Nature and wildlife is a notoriously difficult genre of photography. Unlike portraits or studio photography where you can control almost all the factors affecting the image, nature and to a lesser extent, landscape photography are much more unpredictable so more often than not, you have to work with what you're given and roll with the punches.
I'm not here to moan or make excuses. Overall, I count myself very fortunate to be able to spend time outside with frequent opportunities to witness the things in nature that get my pulse racing! The rub is that when you do this sort of thing a lot - when you set yourself goals during these times - and more often than not that goal is not achieved, it's easy to get disheartened. A weak analogy might be training for the 100 metres sprint and coming second or third in 90% of the races.

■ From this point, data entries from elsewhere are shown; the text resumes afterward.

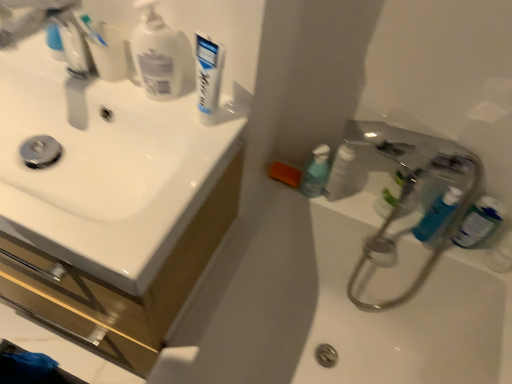
Question: Does white matte pump bottle at upper left lie behind white glossy toothpaste at upper center?

Choices:
 (A) yes
 (B) no

Answer: (A)

Question: Is white matte pump bottle at upper left smaller than white glossy toothpaste at upper center?

Choices:
 (A) yes
 (B) no

Answer: (B)

Question: Are white matte pump bottle at upper left and white glossy toothpaste at upper center making contact?

Choices:
 (A) yes
 (B) no

Answer: (A)

Question: From the image's perspective, is white matte pump bottle at upper left above white glossy toothpaste at upper center?

Choices:
 (A) yes
 (B) no

Answer: (A)

Question: Is white matte pump bottle at upper left thinner than white glossy toothpaste at upper center?

Choices:
 (A) no
 (B) yes

Answer: (A)

Question: Is the position of white matte pump bottle at upper left less distant than that of white glossy toothpaste at upper center?

Choices:
 (A) yes
 (B) no

Answer: (B)

Question: Is white glossy bath at lower right with green translucent bottle at upper right, the second mouthwash positioned from the left?

Choices:
 (A) no
 (B) yes

Answer: (A)

Question: Is the depth of white glossy bath at lower right less than that of green translucent bottle at upper right, the second mouthwash positioned from the left?

Choices:
 (A) no
 (B) yes

Answer: (B)

Question: Would you consider white glossy bath at lower right to be distant from green translucent bottle at upper right, the second mouthwash positioned from the left?

Choices:
 (A) no
 (B) yes

Answer: (A)

Question: Does white glossy bath at lower right have a greater height compared to green translucent bottle at upper right, placed as the 2th mouthwash when sorted from right to left?

Choices:
 (A) yes
 (B) no

Answer: (A)

Question: Does white glossy bath at lower right lie behind green translucent bottle at upper right, the second mouthwash positioned from the left?

Choices:
 (A) yes
 (B) no

Answer: (B)

Question: Is green translucent bottle at upper right, placed as the 2th mouthwash when sorted from right to left, at the back of white glossy bath at lower right?

Choices:
 (A) yes
 (B) no

Answer: (B)

Question: From the image's perspective, is blue plastic mouthwash at right, marked as the third mouthwash in a left-to-right arrangement, beneath white glossy sink at upper left?

Choices:
 (A) yes
 (B) no

Answer: (B)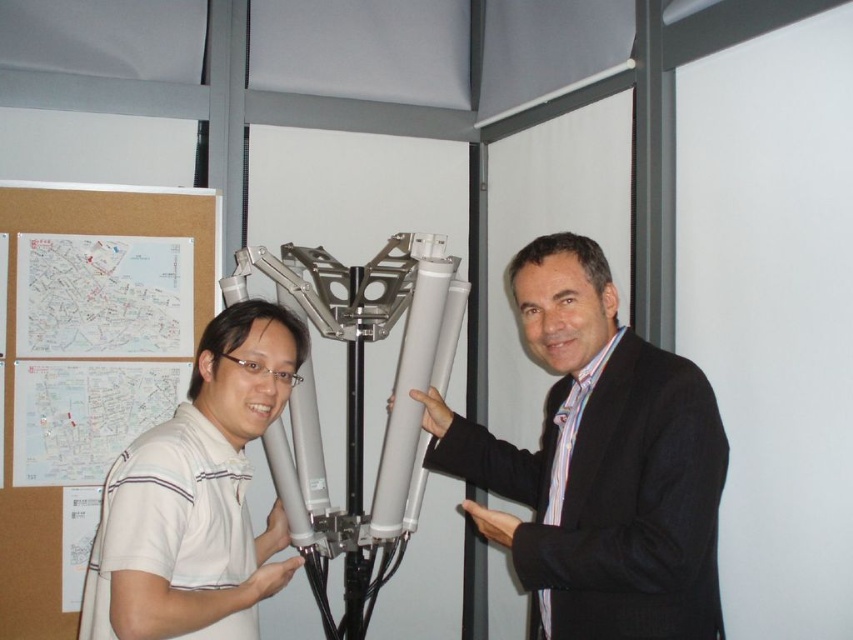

Over the last few weeks, I've been using my time in the field to photograph badgers. Last year, I belatedly found a really exciting location but by the time I had discovered it I only had a window of a few days to do photography. This year I've been much more attentive and I've been visiting the site whenever the weather gives me reason to do so but making the images that I have been dreaming about for 12 months has so far eluded me.
That's really the point of this post - for every victory or success in this pastime/hobby/career/whatever, there are many, many more failures. This can quickly add up and can then leads to all sorts of stupid and irrational thoughts - not to mention the dreaded comparison to other photographers who seems to be producing images at will. Of course, it's all just in my head.
The slim return for the effort put into photographing nature is an aspect I've been aware of and understood from my very first forays into the genre but sometimes when the downs seem to outnumber the ups despite all the planning, anticipation and graft it's useful just to take stock and regroup but also to be granted a bit of space to put things in context - like on this blog.